Kalachnikov albanais vers l'Angleterre pour terrorisme ou crime organisé

Scott Culhaj a refusé de montrer entre ses mains les trois tinnikov qu'il avait commencés avec DHL de Tirana à Londres tomberaient. Les armes ont été découvertes par le personnel de sécurité dans la section de chargement à l'aéroport de Rinnas quelques instants avant leur arrivée dans l'avion et [...]
Scott Culhaj a refusé de montrer entre ses mains les trois tinnikov qu'il avait commencés avec DHL de Tirana à Londres tomberaient.
Les armes ont été découvertes par le personnel de sécurité dans la section de cargaison à l'aéroport de Rinnas quelques instants avant qu'elles ne finissent dans l'avion, et il a été trouvé par les empreintes digitales laissées dans le colis.
Mais 32 ans par Shiyak a préféré occuper une position d'incrédulité. Il refuse d'être la personne qui a organisé la circulation. Les caméras de sécurité des points DHL à Durres, d'où les paquets ont été lancés vendredi, l'ont réparé, mais il dit qu'il n'a envoyé les paquets que sur le compte de quelqu'un d'autre. En conséquence, il n'y a aucun moyen de parler des détenteurs d'armes, écrit Lapsy.al.
Un autre incident a été déclaré en général. N. F., de la ville de Durres, cherche l'antiterre en Albanie.
La police britannique soupçonne que les trois Kalachnikov albanais finiraient entre les mains de cellules terroristes ou de gangs de criminels organisés.

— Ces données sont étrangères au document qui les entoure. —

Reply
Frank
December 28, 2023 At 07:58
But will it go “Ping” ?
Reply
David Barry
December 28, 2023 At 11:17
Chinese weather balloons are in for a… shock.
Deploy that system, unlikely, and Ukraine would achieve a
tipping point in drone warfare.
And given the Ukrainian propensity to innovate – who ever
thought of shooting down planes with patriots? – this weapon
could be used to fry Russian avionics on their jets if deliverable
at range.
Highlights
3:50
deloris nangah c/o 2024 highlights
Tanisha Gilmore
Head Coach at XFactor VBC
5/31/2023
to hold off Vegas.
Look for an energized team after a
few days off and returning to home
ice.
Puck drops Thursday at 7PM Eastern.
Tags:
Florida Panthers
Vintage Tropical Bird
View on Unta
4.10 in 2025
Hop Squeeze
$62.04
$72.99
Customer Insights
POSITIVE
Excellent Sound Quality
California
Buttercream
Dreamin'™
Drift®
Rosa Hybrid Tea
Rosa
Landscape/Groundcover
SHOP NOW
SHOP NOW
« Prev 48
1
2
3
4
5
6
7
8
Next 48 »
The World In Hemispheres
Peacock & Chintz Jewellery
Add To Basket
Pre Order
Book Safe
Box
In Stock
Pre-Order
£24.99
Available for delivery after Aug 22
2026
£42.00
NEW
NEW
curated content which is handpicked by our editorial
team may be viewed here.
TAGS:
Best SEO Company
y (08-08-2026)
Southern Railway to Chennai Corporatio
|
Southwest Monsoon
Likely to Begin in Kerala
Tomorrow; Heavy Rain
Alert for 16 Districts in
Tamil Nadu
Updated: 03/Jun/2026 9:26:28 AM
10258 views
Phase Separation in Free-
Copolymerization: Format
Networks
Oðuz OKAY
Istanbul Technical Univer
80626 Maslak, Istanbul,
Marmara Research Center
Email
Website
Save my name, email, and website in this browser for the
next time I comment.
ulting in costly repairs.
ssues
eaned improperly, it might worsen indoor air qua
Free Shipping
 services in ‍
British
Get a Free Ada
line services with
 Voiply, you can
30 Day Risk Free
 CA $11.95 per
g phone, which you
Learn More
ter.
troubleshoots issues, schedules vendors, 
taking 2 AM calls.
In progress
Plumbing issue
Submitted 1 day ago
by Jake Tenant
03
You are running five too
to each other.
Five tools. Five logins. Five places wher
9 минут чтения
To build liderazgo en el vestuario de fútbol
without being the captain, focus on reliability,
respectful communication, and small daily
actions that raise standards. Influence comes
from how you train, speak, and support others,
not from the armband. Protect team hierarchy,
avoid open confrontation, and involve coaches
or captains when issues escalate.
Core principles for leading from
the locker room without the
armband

Ce n'est que le mois dernier que la police a trouvé 79 armes destinées à l'Angleterre, cachées dans des paquets d'équipement automobile.
À Tirana, la lutte contre le terrorisme a intensifié les mesures lancées par les attentats terroristes à Londres et à Barcelone. Les autorités n'ont pas rendu publique l'adresse de la personne qui couperait des armes à Londres, mais ont alarmé les partenaires britanniques.
En Grande-Bretagne, les autorités soupçonnent que les Kalachnikov ont été ordonnés par des membres de cellules terroristes qui ont des contacts avec des gangs albanais. Leur utilisation dans les attaques terroristes est la première piste faisant l'objet d'une enquête, même si Londres est la cible de terroristes de l'Etat islamique.
Mais il n'est pas exclu que les armes restent entre les mains de criminels albanais opérant en Angleterre, où ils sont propriétaires du trafic de drogue.